✨ Dataspark is now Alomana - The future of AI Autonomy
Engineering · Remote (Europe)
At Alomana, we're building an ecosystem of intelligent agents designed to handle complex, real-world workflows across finance, enterprise operations, and beyond. Our architecture combines reasoning capabilities, advanced models and innovative orchestration engines to enable agents that are robust, transparent, and modular. We're looking for engineers who want to shape the future of AI autonomy.

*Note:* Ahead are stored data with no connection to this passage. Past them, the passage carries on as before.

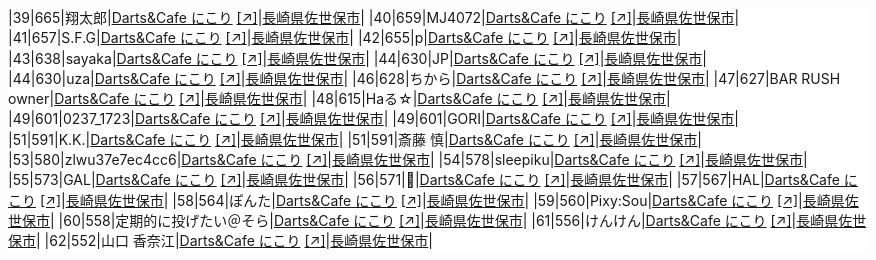 |39|665|<span class="rank-name-pd">翔太郎</span>|<a href="/darts/rank/shops/59208.html">Darts&Cafe にこり</a> <a href="https://vs.phoenixdarts.com/jp/shop/shopDetailInfo/s_59208?s_seq=59208">[↗]</a>|<a href="/darts/rank/長崎県/佐世保市">長崎県佐世保市</a>|
|40|659|<span class="rank-name-pd">MJ4072</span>|<a href="/darts/rank/shops/59208.html">Darts&Cafe にこり</a> <a href="https://vs.phoenixdarts.com/jp/shop/shopDetailInfo/s_59208?s_seq=59208">[↗]</a>|<a href="/darts/rank/長崎県/佐世保市">長崎県佐世保市</a>|
|41|657|<span class="rank-name-pd">S.F.G</span>|<a href="/darts/rank/shops/59208.html">Darts&Cafe にこり</a> <a href="https://vs.phoenixdarts.com/jp/shop/shopDetailInfo/s_59208?s_seq=59208">[↗]</a>|<a href="/darts/rank/長崎県/佐世保市">長崎県佐世保市</a>|
|42|655|<span class="rank-name-pd">p</span>|<a href="/darts/rank/shops/59208.html">Darts&Cafe にこり</a> <a href="https://vs.phoenixdarts.com/jp/shop/shopDetailInfo/s_59208?s_seq=59208">[↗]</a>|<a href="/darts/rank/長崎県/佐世保市">長崎県佐世保市</a>|
|43|638|<span class="rank-name-pd">sayaka</span>|<a href="/darts/rank/shops/59208.html">Darts&Cafe にこり</a> <a href="https://vs.phoenixdarts.com/jp/shop/shopDetailInfo/s_59208?s_seq=59208">[↗]</a>|<a href="/darts/rank/長崎県/佐世保市">長崎県佐世保市</a>|
|44|630|<span class="rank-name-pd">JP</span>|<a href="/darts/rank/shops/59208.html">Darts&Cafe にこり</a> <a href="https://vs.phoenixdarts.com/jp/shop/shopDetailInfo/s_59208?s_seq=59208">[↗]</a>|<a href="/darts/rank/長崎県/佐世保市">長崎県佐世保市</a>|
|44|630|<span class="rank-name-pd">uza</span>|<a href="/darts/rank/shops/59208.html">Darts&Cafe にこり</a> <a href="https://vs.phoenixdarts.com/jp/shop/shopDetailInfo/s_59208?s_seq=59208">[↗]</a>|<a href="/darts/rank/長崎県/佐世保市">長崎県佐世保市</a>|
|46|628|<span class="rank-name-pd">ちから</span>|<a href="/darts/rank/shops/59208.html">Darts&Cafe にこり</a> <a href="https://vs.phoenixdarts.com/jp/shop/shopDetailInfo/s_59208?s_seq=59208">[↗]</a>|<a href="/darts/rank/長崎県/佐世保市">長崎県佐世保市</a>|
|47|627|<span class="rank-name-pd">BAR RUSH owner</span>|<a href="/darts/rank/shops/59208.html">Darts&Cafe にこり</a> <a href="https://vs.phoenixdarts.com/jp/shop/shopDetailInfo/s_59208?s_seq=59208">[↗]</a>|<a href="/darts/rank/長崎県/佐世保市">長崎県佐世保市</a>|
|48|615|<span class="rank-name-pd">Haる☆</span>|<a href="/darts/rank/shops/59208.html">Darts&Cafe にこり</a> <a href="https://vs.phoenixdarts.com/jp/shop/shopDetailInfo/s_59208?s_seq=59208">[↗]</a>|<a href="/darts/rank/長崎県/佐世保市">長崎県佐世保市</a>|
|49|601|<span class="rank-name-pd">0237_1723</span>|<a href="/darts/rank/shops/59208.html">Darts&Cafe にこり</a> <a href="https://vs.phoenixdarts.com/jp/shop/shopDetailInfo/s_59208?s_seq=59208">[↗]</a>|<a href="/darts/rank/長崎県/佐世保市">長崎県佐世保市</a>|
|49|601|<span class="rank-name-pd">GORI</span>|<a href="/darts/rank/shops/59208.html">Darts&Cafe にこり</a> <a href="https://vs.phoenixdarts.com/jp/shop/shopDetailInfo/s_59208?s_seq=59208">[↗]</a>|<a href="/darts/rank/長崎県/佐世保市">長崎県佐世保市</a>|
|51|591|<span class="rank-name-pd">K.K.</span>|<a href="/darts/rank/shops/59208.html">Darts&Cafe にこり</a> <a href="https://vs.phoenixdarts.com/jp/shop/shopDetailInfo/s_59208?s_seq=59208">[↗]</a>|<a href="/darts/rank/長崎県/佐世保市">長崎県佐世保市</a>|
|51|591|<span class="rank-name-pd">斎藤 慎</span>|<a href="/darts/rank/shops/59208.html">Darts&Cafe にこり</a> <a href="https://vs.phoenixdarts.com/jp/shop/shopDetailInfo/s_59208?s_seq=59208">[↗]</a>|<a href="/darts/rank/長崎県/佐世保市">長崎県佐世保市</a>|
|53|580|<span class="rank-name-pd">zlwu37e7ec4cc6</span>|<a href="/darts/rank/shops/59208.html">Darts&Cafe にこり</a> <a href="https://vs.phoenixdarts.com/jp/shop/shopDetailInfo/s_59208?s_seq=59208">[↗]</a>|<a href="/darts/rank/長崎県/佐世保市">長崎県佐世保市</a>|
|54|578|<span class="rank-name-pd">sleepiku</span>|<a href="/darts/rank/shops/59208.html">Darts&Cafe にこり</a> <a href="https://vs.phoenixdarts.com/jp/shop/shopDetailInfo/s_59208?s_seq=59208">[↗]</a>|<a href="/darts/rank/長崎県/佐世保市">長崎県佐世保市</a>|
|55|573|<span class="rank-name-pd">GAL</span>|<a href="/darts/rank/shops/59208.html">Darts&Cafe にこり</a> <a href="https://vs.phoenixdarts.com/jp/shop/shopDetailInfo/s_59208?s_seq=59208">[↗]</a>|<a href="/darts/rank/長崎県/佐世保市">長崎県佐世保市</a>|
|56|571|<span class="rank-name-pd">🤡</span>|<a href="/darts/rank/shops/59208.html">Darts&Cafe にこり</a> <a href="https://vs.phoenixdarts.com/jp/shop/shopDetailInfo/s_59208?s_seq=59208">[↗]</a>|<a href="/darts/rank/長崎県/佐世保市">長崎県佐世保市</a>|
|57|567|<span class="rank-name-pd">HAL</span>|<a href="/darts/rank/shops/59208.html">Darts&Cafe にこり</a> <a href="https://vs.phoenixdarts.com/jp/shop/shopDetailInfo/s_59208?s_seq=59208">[↗]</a>|<a href="/darts/rank/長崎県/佐世保市">長崎県佐世保市</a>|
|58|564|<span class="rank-name-pd">ぽんた</span>|<a href="/darts/rank/shops/59208.html">Darts&Cafe にこり</a> <a href="https://vs.phoenixdarts.com/jp/shop/shopDetailInfo/s_59208?s_seq=59208">[↗]</a>|<a href="/darts/rank/長崎県/佐世保市">長崎県佐世保市</a>|
|59|560|<span class="rank-name-pd">Pixy:Sou</span>|<a href="/darts/rank/shops/59208.html">Darts&Cafe にこり</a> <a href="https://vs.phoenixdarts.com/jp/shop/shopDetailInfo/s_59208?s_seq=59208">[↗]</a>|<a href="/darts/rank/長崎県/佐世保市">長崎県佐世保市</a>|
|60|558|<span class="rank-name-pd">定期的に投げたい＠そら</span>|<a href="/darts/rank/shops/59208.html">Darts&Cafe にこり</a> <a href="https://vs.phoenixdarts.com/jp/shop/shopDetailInfo/s_59208?s_seq=59208">[↗]</a>|<a href="/darts/rank/長崎県/佐世保市">長崎県佐世保市</a>|
|61|556|<span class="rank-name-pd">けんけん</span>|<a href="/darts/rank/shops/59208.html">Darts&Cafe にこり</a> <a href="https://vs.phoenixdarts.com/jp/shop/shopDetailInfo/s_59208?s_seq=59208">[↗]</a>|<a href="/darts/rank/長崎県/佐世保市">長崎県佐世保市</a>|
|62|552|<span class="rank-name-pd"><span class="pro-icon-pd"></span>山口 香奈江</span>|<a href="/darts/rank/shops/59208.html">Darts&Cafe にこり</a> <a href="https://vs.phoenixdarts.com/jp/shop/shopDetailInfo/s_59208?s_seq=59208">[↗]</a>|<a href="/darts/rank/長崎県/佐世保市">長崎県佐世保市</a>|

We are looking for a highly skilled AI Engineer to help us design, build, and maintain intelligent systems that can reason, plan, and interact with structured and unstructured data. You will work at the core of our AI stack, contributing to the development of autonomous agents, semantic reasoning frameworks, and data-enhanced workflows.
This role requires a strong understanding of AI systems design, data pipelines, retrieval-augmented generation (RAG), and knowledge representation. You will collaborate closely with research engineers, product leads, and platform developers to implement scalable agent workflows that are interpretable and grounded in data.
• Design and implement AI agents capable of performing complex, multi-step tasks in real-world domains.
• Build and optimize data pipelines that integrate structured and unstructured sources for use in agent workflows.
• Implement and maintain retrieval-augmented generation (RAG) systems to enhance agent context and performance.
• Develop, maintain, and reason over knowledge graphs and memory systems used by agents.
• Contribute to the development of modular, scalable components in the agent architecture including planning, tool-use, and self-reflection layers.
• Collaborate with backend, product, and research teams to integrate AI capabilities into production-grade systems.
• Evaluate performance and robustness of agent behaviors and suggest improvements to architecture and design.
• Stay current with emerging trends in AI, including cognitive architectures, agentic workflows, and reasoning systems.
• 3+ years of experience in AI, machine learning, or related fields.
• Strong programming skills in Python and a deep understanding of AI system architectures.
• Experience designing and implementing intelligent agents or multi-component AI systems.
• Proficiency in retrieval-augmented generation (RAG), including integration with vector search and document stores.
• Experience working with or building semantic data structures such as knowledge graphs.
• Familiarity with modern data processing pipelines and API integrations.
• Demonstrated ability to build, evaluate, and improve autonomous decision-making systems.
• Strong problem-solving skills, with a balance between theoretical rigor and practical implementation.
• Excellent communication and collaboration skills.
• Experience in multi-agent systems or distributed AI architectures.
• Background in symbolic reasoning or hybrid AI techniques.
• Exposure to enterprise data systems, business workflows, or domain-specific AI applications.
• Contributions to open-source AI projects or published research in the field.
• Build state-of-the-art AI systems from the ground up.
• Work with a world-class team of engineers and researchers.
• Shape the future of AI in critical sectors like finance, enterprise ops, and decision automation.
• Flexible remote/hybrid work model.
• Competitive compensation, equity, and benefits.